A Yi a moins de quarante ans, il a passé huit ans sous l’uniforme de la police mais il participe maintenant comme romancier à plusieurs festivals hors de Chine et son premier roman, « A perfect crime », traduit par Anne Holmwood vient d’être publié. Une traduction française sera disponible aux Editions Stock en septembre 2016.
Huit ans sous l’uniforme :
Né à Ruichang, un petit village du Jianxi, il aurait pu rentrer à l’université, mais son père, pharmacien, préféra l’inscrire à l’Ecole de police. Il y passera trois ans et cinq ans en poste. Il s’ennuie, il y a peu à faire même s’il reconnaît que le crime, la police, donnent une bonne compréhension de la nature humaine. Il démissionne en 2002 à 26 ans au désespoir de ses parents. Il travaille pour différentes revues dont Chutzpah puis comme éditeur à la Xiaron Publishing Company, une société privée.
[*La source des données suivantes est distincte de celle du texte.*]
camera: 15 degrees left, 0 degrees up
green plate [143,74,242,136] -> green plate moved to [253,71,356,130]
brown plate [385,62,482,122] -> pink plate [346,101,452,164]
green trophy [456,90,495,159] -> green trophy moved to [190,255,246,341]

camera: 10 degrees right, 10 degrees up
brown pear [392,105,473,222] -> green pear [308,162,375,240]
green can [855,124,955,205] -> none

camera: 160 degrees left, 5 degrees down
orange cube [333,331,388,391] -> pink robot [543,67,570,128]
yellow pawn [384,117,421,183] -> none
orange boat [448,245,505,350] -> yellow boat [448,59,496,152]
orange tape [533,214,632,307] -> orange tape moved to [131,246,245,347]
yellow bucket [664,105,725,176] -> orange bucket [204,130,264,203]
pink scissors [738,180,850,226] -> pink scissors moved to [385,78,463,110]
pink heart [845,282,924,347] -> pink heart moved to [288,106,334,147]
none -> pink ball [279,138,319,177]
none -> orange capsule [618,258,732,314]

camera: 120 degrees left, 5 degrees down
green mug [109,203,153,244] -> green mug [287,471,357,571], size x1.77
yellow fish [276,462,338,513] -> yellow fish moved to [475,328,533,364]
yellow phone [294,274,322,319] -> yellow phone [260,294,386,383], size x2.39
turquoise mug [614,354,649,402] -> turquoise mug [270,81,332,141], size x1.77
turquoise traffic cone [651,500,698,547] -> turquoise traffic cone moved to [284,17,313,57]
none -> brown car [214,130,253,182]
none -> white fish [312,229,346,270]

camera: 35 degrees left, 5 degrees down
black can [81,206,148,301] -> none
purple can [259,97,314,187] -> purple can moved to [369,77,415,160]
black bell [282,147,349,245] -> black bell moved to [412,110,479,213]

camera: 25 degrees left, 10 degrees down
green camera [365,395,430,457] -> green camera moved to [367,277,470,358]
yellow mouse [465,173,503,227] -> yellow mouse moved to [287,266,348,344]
Ses trois recueils de nouvelles ont été bien accueillis et ont été soutenus par le poète Bei Dao; deux romans et deux recueils d’essais ont également été publiés. Ces succès littéraires ne semblent pas lui avoir fait oublier une longue et triste histoire d’amour non partagé…Il est considéré comme l’un des vingt écrivains qui vont compter dans le futur et les commentaires les plus louangeurs fleurissent, à mon sens un peu vite…
« A perfect crime » :
Un adolescent isolé, renfermé, vit avec sa tante qui ne cesse de le rabaisser et de mépriser son père décédé et sa mère qui ne songe qu’à amasser de l’argent. Il prépare un meurtre…par ennui et finalement décide que la victime sera la seule camarade d’école, Kong Jie, qui lui montre quelque sympathie. Il la tue, la larde de 37 coups de couteau et introduit le haut de son corps dans une machine à laver !
Il fuit en train mais ce n’est pas un « road movie » ; suivent quarante pages sans grand intérêt et où les seuls incidents qui auraient pu être un peu captivants, ne sont pas développés. Le texte est travaillé, précis, construit avec des dialogues très concis. Peu de descriptions, peu d’odeurs, peu de couleurs; le héros, le narrateur qui n’a pas de nom, souvent se regarde sans beaucoup d’indulgence…
C’est seulement quand il est pris par la police que le livre devient intéressant, il a maintenant de la chair et aligne les portraits critiques de la police, des procureurs, des juges, des journalistes, des avocats, des autres prisonniers…L’auteur revient à plusieurs reprises sur son père, mort d’un cancer et sur les souvenirs qu’il en a; avec un père vivant, les choses auraient pu être différentes.
Le procès fait grand bruit, et une question intrigue tout le monde: pourquoi l’a-t-il tuée ? Il ne fait preuve d’aucun remord et ne manifeste que son ennui. L’auteur dans une intervieuw nous donne les clefs :
« The main character feels disconnected from society, so he decides to play a game of cat and mouse with the police. He decides that if he kills someone and the police chases him, his life will have meaning. The main character is also worried that if he does not kill the right victim, the police won’t chase him, so he has to kill someone that society will be empathetic to”.
Le ton est sombre, l’auteur dit lui-même qu’il est d’un naturel triste. C’est un portrait sordide de la Chine contemporaine qui évite aussi d’ aborder les aspects politiques.
« Je hais la politique » :
C’est clair et il refuse aussi tout commentaire sur le sujet ou sur la censure. Il ne croit pas à la responsabilité des intellectuels qui sont facilement manipulés. Ils doivent dépasser la réalité et pourquoi pas créer des mondes qui n’existent pas.
Avec un seul roman, il est difficile de se faire une opinion. Les nouvelles traduites en anglais par Julia Lovell, nous montrent qu’elles tournent autour de la mort dans « The curse », une malédiction prononcée par une femme contre sa voisine qu’elle accuse de lui avoir volé un poulet. Le meurtre, dont un homme est accusé à tort est le thème de l’autre nouvelle « Common people ». Le meurtrier a tué car il avait besoin d’argent pour les frais de dialyse de son père qui mourra le jour de son exécution. Mort, meurtre, exécution, ces nouvelles sur des crimes sont un peu pesantes, on préférerait un bon roman policier plein de rebondissements…
Bertrand Mialaret
A Yi, « A perfect crime », traduit par Anna Holmwood; Oneworld Publications 2015; 210 pages.